● **Your assignment**: Would you output the listing exactly, with every image omitted?

• • • • •

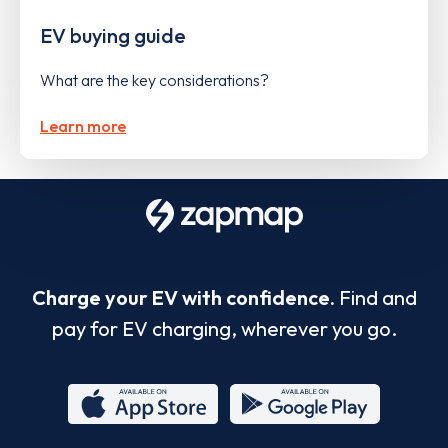
EV buying guide
What are the key considerations?
Learn more
Charge your EV with confidence.
Find and
pay for EV charging, wherever you go.
App
Google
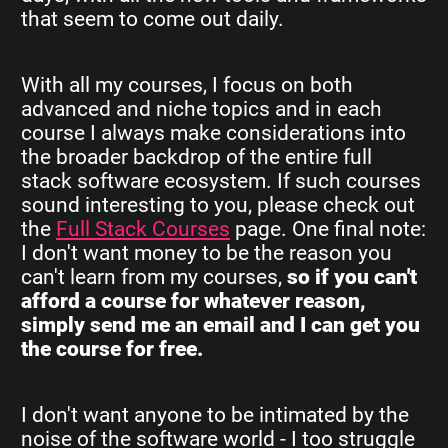
that seem to come out daily.
With all my courses, I focus on both
advanced and niche topics and in each
course I always make considerations into
the broader backdrop of the entire full
stack software ecosystem. If such courses
sound interesting to you, please check out
the
Full Stack Courses
page. One final note:
I don't want money to be the reason you
can't learn from my courses,
so if you can't
afford a course for whatever reason,
simply send me an email and I can get you
the course for free.
I don't want anyone to be intimated by the
noise of the software world - I too struggle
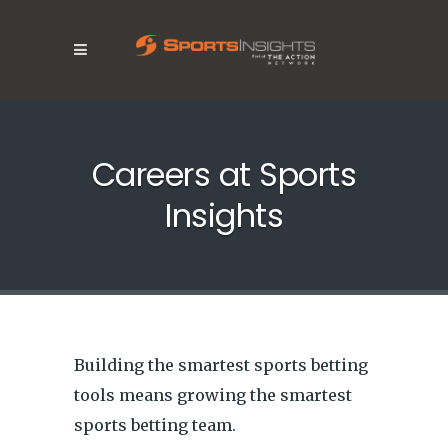
Careers at Sports
Insights
Building the smartest sports betting
tools means growing the smartest
sports betting team.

• • • • •

● **Answer below**:
EV buying guide
What are the key considerations?
Learn more
Charge your EV with confidence.
Find and
pay for EV charging, wherever you go.
App
Google
that seem to come out daily.
With all my courses, I focus on both
advanced and niche topics and in each
course I always make considerations into
the broader backdrop of the entire full
stack software ecosystem. If such courses
sound interesting to you, please check out
the
Full Stack Courses
page. One final note:
I don't want money to be the reason you
can't learn from my courses,
so if you can't
afford a course for whatever reason,
simply send me an email and I can get you
the course for free.
I don't want anyone to be intimated by the
noise of the software world - I too struggle
Careers at Sports
Insights
Building the smartest sports betting
tools means growing the smartest
sports betting team.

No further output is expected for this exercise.